Exercise instructions:
Your answer should be the line containing "07-22, 水产品: 10 -> 9" and every line after it to the end of the records below, word for word.

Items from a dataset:
————
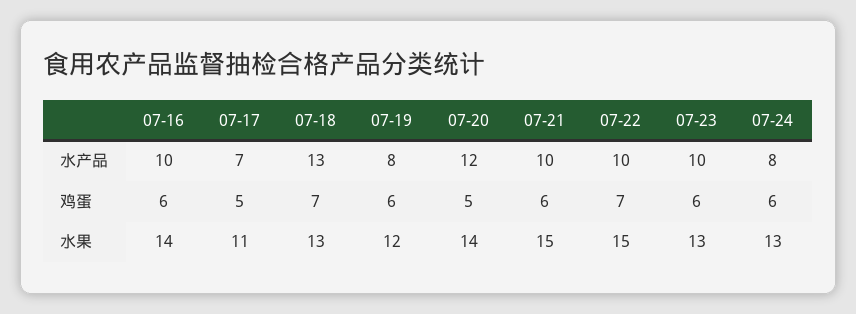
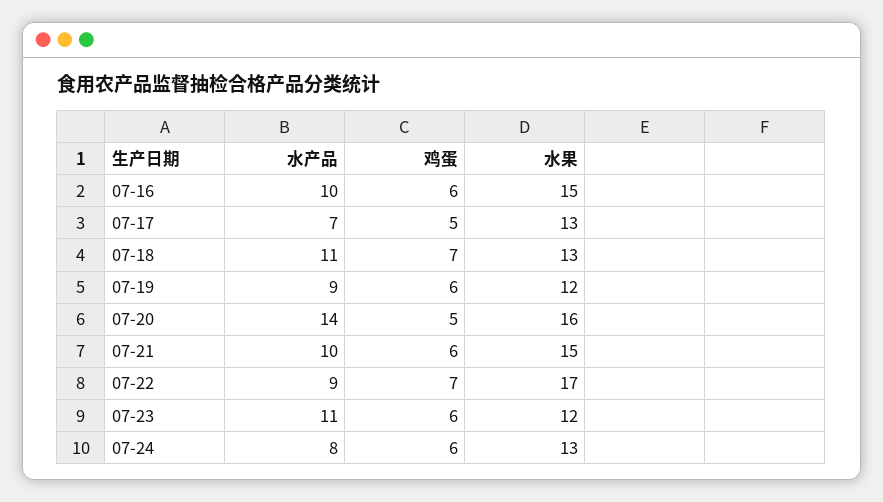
07-18, 水产品: 13 -> 11
07-19, 水产品: 8 -> 9
07-20, 水产品: 12 -> 14
07-22, 水产品: 10 -> 9
07-23, 水产品: 10 -> 11
07-16, 水果: 14 -> 15
07-17, 水果: 11 -> 13
07-20, 水果: 14 -> 16
07-22, 水果: 15 -> 17
07-23, 水果: 13 -> 12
————
Exercise result:
07-22, 水产品: 10 -> 9
07-23, 水产品: 10 -> 11
07-16, 水果: 14 -> 15
07-17, 水果: 11 -> 13
07-20, 水果: 14 -> 16
07-22, 水果: 15 -> 17
07-23, 水果: 13 -> 12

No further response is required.